Records from a dataset
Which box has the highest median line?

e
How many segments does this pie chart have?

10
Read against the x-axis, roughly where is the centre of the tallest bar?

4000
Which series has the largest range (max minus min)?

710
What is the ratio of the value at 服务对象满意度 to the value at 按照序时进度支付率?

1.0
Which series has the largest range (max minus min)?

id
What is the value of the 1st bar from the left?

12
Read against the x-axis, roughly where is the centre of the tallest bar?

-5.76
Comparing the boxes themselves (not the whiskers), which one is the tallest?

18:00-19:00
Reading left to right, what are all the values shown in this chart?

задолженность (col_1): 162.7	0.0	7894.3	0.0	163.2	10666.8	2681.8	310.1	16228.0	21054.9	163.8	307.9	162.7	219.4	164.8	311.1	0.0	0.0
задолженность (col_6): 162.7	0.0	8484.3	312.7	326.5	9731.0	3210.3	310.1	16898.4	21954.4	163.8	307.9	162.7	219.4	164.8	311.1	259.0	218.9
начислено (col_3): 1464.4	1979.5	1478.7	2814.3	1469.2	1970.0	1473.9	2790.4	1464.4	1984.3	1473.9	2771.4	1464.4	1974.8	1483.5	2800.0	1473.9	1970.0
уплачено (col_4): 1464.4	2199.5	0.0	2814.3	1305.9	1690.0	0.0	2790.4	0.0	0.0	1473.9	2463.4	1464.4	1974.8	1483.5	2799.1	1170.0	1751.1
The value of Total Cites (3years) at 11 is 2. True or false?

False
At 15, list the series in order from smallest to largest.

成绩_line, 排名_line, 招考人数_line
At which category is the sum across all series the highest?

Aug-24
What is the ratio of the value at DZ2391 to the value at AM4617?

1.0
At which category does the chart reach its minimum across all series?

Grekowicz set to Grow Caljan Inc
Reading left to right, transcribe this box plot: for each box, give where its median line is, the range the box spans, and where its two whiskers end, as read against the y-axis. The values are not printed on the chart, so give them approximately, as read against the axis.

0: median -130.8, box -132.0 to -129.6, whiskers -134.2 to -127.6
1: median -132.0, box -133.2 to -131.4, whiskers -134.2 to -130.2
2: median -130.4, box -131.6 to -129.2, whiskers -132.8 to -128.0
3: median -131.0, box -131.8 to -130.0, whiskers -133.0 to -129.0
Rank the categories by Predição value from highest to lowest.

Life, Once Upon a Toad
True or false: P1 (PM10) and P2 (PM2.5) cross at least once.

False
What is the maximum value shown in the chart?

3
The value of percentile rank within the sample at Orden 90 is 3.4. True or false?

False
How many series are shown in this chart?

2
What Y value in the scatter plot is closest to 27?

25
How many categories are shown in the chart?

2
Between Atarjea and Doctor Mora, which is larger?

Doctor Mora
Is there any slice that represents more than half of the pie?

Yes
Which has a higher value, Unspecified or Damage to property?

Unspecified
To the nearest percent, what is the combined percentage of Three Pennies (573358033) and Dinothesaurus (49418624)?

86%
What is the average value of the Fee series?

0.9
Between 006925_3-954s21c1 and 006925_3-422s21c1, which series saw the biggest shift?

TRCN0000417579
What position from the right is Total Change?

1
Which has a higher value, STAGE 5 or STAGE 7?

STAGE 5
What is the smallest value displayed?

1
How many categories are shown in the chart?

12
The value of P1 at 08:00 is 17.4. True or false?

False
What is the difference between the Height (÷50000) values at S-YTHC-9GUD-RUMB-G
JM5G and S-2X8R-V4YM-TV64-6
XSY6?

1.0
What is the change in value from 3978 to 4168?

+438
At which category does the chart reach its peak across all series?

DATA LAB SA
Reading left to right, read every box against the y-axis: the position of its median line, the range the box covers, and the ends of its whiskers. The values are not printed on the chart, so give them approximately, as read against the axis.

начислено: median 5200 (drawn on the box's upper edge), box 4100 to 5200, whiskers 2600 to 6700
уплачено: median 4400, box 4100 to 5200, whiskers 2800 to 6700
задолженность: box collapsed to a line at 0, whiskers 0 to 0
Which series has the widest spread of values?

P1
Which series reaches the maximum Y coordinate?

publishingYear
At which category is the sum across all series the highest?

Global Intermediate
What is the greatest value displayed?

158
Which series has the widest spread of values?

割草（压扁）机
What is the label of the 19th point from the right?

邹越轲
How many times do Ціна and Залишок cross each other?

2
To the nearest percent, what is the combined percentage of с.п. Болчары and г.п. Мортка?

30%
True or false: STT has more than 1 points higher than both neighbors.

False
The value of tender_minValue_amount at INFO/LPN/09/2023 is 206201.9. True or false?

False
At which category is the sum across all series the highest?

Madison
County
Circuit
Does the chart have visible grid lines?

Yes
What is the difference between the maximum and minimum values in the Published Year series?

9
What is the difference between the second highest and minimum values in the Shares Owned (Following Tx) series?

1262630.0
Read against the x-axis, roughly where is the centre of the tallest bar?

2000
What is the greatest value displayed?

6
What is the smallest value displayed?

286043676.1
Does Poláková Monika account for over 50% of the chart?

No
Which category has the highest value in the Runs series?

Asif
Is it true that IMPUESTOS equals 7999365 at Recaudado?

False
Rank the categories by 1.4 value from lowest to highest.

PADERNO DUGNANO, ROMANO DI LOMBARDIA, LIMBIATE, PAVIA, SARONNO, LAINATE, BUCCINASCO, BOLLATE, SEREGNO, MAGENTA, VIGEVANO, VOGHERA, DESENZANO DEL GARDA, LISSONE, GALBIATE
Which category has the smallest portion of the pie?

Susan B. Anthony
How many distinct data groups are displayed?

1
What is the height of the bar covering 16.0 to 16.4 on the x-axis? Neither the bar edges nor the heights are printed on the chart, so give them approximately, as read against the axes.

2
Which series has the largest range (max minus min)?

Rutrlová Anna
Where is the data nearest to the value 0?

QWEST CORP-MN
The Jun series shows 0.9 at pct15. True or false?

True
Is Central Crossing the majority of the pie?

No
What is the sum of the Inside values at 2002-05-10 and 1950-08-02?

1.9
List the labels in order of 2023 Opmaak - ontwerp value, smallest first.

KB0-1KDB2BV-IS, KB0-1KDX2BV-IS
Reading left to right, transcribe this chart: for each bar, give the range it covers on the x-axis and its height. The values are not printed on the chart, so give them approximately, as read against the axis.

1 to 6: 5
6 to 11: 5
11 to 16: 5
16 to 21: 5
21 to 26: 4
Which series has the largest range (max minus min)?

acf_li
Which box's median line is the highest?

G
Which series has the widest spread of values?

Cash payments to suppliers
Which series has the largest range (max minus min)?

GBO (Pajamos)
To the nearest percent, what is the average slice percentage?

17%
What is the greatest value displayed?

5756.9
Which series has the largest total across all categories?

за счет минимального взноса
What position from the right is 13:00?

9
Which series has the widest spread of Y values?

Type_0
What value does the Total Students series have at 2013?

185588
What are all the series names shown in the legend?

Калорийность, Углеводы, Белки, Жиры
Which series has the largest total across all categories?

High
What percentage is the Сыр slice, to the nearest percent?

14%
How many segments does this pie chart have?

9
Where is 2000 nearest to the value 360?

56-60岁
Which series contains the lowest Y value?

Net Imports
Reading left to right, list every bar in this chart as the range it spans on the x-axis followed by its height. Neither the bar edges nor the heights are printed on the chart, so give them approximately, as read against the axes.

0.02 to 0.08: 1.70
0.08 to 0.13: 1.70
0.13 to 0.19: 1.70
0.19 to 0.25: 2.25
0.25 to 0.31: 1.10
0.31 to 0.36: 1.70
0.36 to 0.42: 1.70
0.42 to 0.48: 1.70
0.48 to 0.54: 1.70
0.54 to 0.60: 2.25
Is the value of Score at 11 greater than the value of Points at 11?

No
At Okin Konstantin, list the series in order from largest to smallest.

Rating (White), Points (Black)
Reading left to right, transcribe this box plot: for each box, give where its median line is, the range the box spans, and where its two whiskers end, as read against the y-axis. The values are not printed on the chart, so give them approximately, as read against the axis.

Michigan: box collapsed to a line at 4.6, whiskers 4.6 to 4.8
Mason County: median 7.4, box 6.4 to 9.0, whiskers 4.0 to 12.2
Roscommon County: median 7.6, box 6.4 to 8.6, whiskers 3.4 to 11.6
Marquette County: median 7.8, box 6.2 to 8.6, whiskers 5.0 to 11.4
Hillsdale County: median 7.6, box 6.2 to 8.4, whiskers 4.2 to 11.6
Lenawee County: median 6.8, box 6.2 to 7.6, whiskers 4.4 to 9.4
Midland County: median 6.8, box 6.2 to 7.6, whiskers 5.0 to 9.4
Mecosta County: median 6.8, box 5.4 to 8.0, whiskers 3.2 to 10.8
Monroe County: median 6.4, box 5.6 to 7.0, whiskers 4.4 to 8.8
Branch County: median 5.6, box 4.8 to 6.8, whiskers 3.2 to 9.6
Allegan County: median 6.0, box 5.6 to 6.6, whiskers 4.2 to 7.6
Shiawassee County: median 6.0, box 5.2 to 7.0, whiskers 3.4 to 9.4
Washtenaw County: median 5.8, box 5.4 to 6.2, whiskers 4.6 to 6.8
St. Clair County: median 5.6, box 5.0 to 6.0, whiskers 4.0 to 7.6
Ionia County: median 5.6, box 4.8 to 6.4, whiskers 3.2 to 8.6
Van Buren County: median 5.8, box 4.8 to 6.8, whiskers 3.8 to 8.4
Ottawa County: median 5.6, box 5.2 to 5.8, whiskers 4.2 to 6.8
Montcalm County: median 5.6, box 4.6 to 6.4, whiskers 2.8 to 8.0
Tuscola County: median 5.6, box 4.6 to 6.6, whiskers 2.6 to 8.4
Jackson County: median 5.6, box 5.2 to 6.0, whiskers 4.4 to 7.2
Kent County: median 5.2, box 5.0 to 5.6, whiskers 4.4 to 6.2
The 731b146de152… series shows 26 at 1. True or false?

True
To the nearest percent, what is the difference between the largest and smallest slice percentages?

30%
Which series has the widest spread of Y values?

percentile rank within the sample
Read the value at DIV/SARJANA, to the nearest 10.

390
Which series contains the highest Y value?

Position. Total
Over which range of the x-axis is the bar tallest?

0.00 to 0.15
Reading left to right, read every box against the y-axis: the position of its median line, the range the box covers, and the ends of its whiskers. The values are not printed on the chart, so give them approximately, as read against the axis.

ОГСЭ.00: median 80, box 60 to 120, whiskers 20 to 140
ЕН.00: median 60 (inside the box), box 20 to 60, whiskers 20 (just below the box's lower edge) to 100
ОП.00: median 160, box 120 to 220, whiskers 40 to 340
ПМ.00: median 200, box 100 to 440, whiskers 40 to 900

Task to complete = Rewrite the records above as a numbered list, omitting blank lines, starting at the first line and stopping after the line containing "What is the value".

Exercise output =
1. Which box has the highest median line?
2. e
3. How many segments does this pie chart have?
4. 10
5. Read against the x-axis, roughly where is the centre of the tallest bar?
6. 4000
7. Which series has the largest range (max minus min)?
8. 710
9. What is the ratio of the value at 服务对象满意度 to the value at 按照序时进度支付率?
10. 1.0
11. Which series has the largest range (max minus min)?
12. id
13. What is the value of the 1st bar from the left?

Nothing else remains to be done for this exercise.